Flip and Jackie listened, neither of them looking at the other or at Erna because there was too much emotion in the room and they both felt full of too much pity for Erna even while she was telling them how happy she was. But they caught the sorrow in her voice when she spoke of her mother, and Flip felt that having your mother not love you would be the bitterest way of all to lose her.
"Well, I expect you're wondering what all this has to do with Percy," Erna continued, her voice suddenly brisk. "My father's brother, my uncle Guenther, is a doctor, too, and he used to know Percy's sister, the singer, and he knew about this school and that's how I happened to come here. He was a Nazi for a while and then he wanted to stop being one and they put him in a prison but they needed surgeons and so they let him out and he had to pretend he was a Nazi but all the time he was trying to work against them. Really he was. I know lots of them say that now because it's—what's the word father used—expedient—but Uncle Guenther really did try, and then he just took care of the hurt people like my father did because hurt people should be taken care of no matter who they are."
"It's all right," Jackie said. "We believe you.
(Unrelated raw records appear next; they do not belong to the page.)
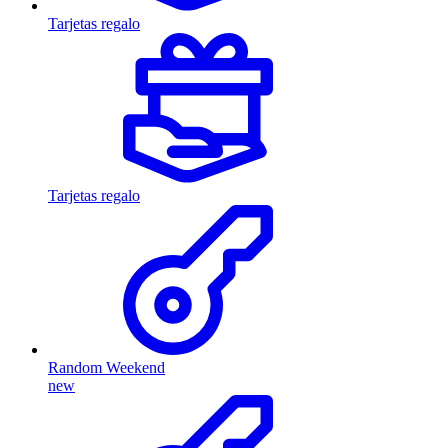
Tarjetas regalo
Tarjetas regalo
Random Weekend
new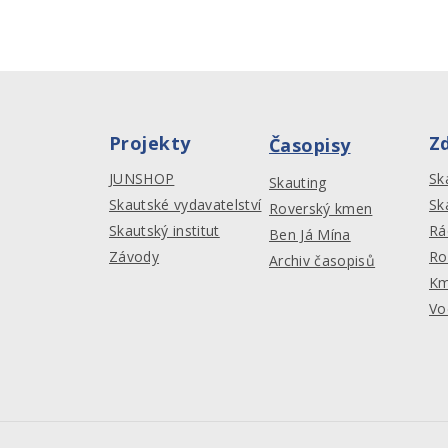
Projekty
Z
Časopisy
JUNSHOP
Sk
Skauting
Skautské vydavatelství
Sk
Roverský kmen
Skautský institut
Rá
Ben Já Mína
Závody
Ro
Archiv časopisů
Km
Vo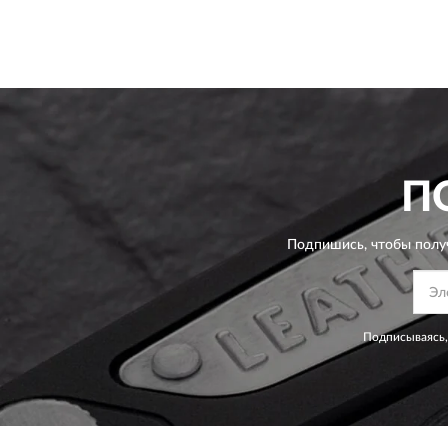
П
Подпишись, чтобы полу
Подписываясь,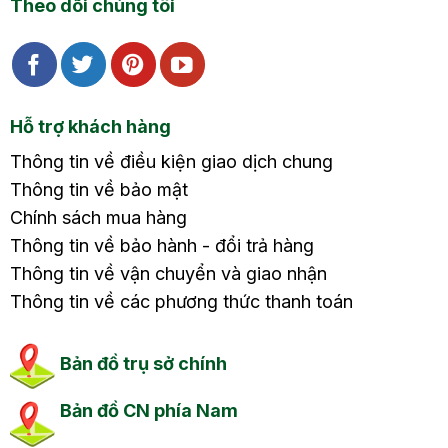
Theo dõi chúng tôi
Hỗ trợ khách hàng
Thông tin về điều kiện giao dịch chung
Thông tin về bảo mật
Chính sách mua hàng
Thông tin về bảo hành - đổi trả hàng
Thông tin về vận chuyển và giao nhận
Thông tin về các phương thức thanh toán
Bản đồ trụ sở chính
Bản đồ CN phía Nam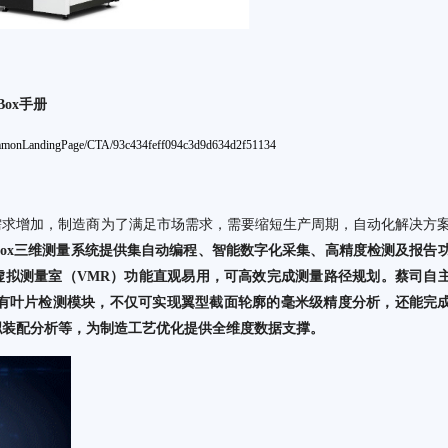
nBox手册
commonLandingPage/CTA/93c434feff094c3d9d634d2f51134
需求增加，制造商为了满足市场需求，需要缩短生产周期，自动化解决方
ScanBox三维测量系统提供集自动编程、智能数字化采集、高精度检测及报告
虚拟测量室（VMR）功能直观易用，可高效完成测量路径规划。蔡司自
ECT拥有叶片检测模块，不仅可实现翼型截面轮廓的毫米级精度分析，还能完
拟装配分析等，为制造工艺优化提供全维度数据支撑。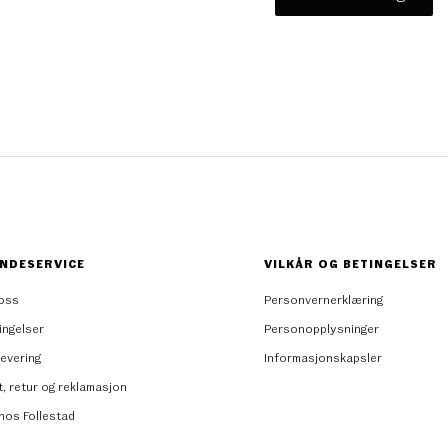
NDESERVICE
VILKÅR OG BETINGELSER
oss
Personvernerklæring
ingelser
Personopplysninger
levering
Informasjonskapsler
t, retur og reklamasjon
 hos Follestad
Do go on about Percy."
"Well, Percy's sister sang in Berlin for the Americans and Uncle Guenther came to see her and they got to talking about old times and everything and then they talked about the war and how it was awful that friends should be enemies and they each said they'd wanted to be on—on the side of life and not on the side of death. And Percy's sister said she hadn't been able to do anything but sing. Madame and her husband had been living in Paris where he taught history at the Sorbonne and Percy taught art at one of the Lycées. They were both wonderful skiers and they left and came to Switzerland, to the border between Switzerland and Germany, and they became guides who helped people escape into Switzerland. Their daughter had died of pneumonia just at the beginning of the war and it made Percy very serious. Uncle Guenther said that before that she had been very gay and used to love to go to parties and things. Anyhow, they became these guides, I mean Madame and her husband did, and once when they were bringing a party over the border they were discovered and Percy's husband was shot just before they got into Switzerland."
Tender-hearted Jackie had tears in her eyes and Flip's face was pale.
"Well," Erna said, "I just thought you'd want to know and you were the only two people in school I could tell it to."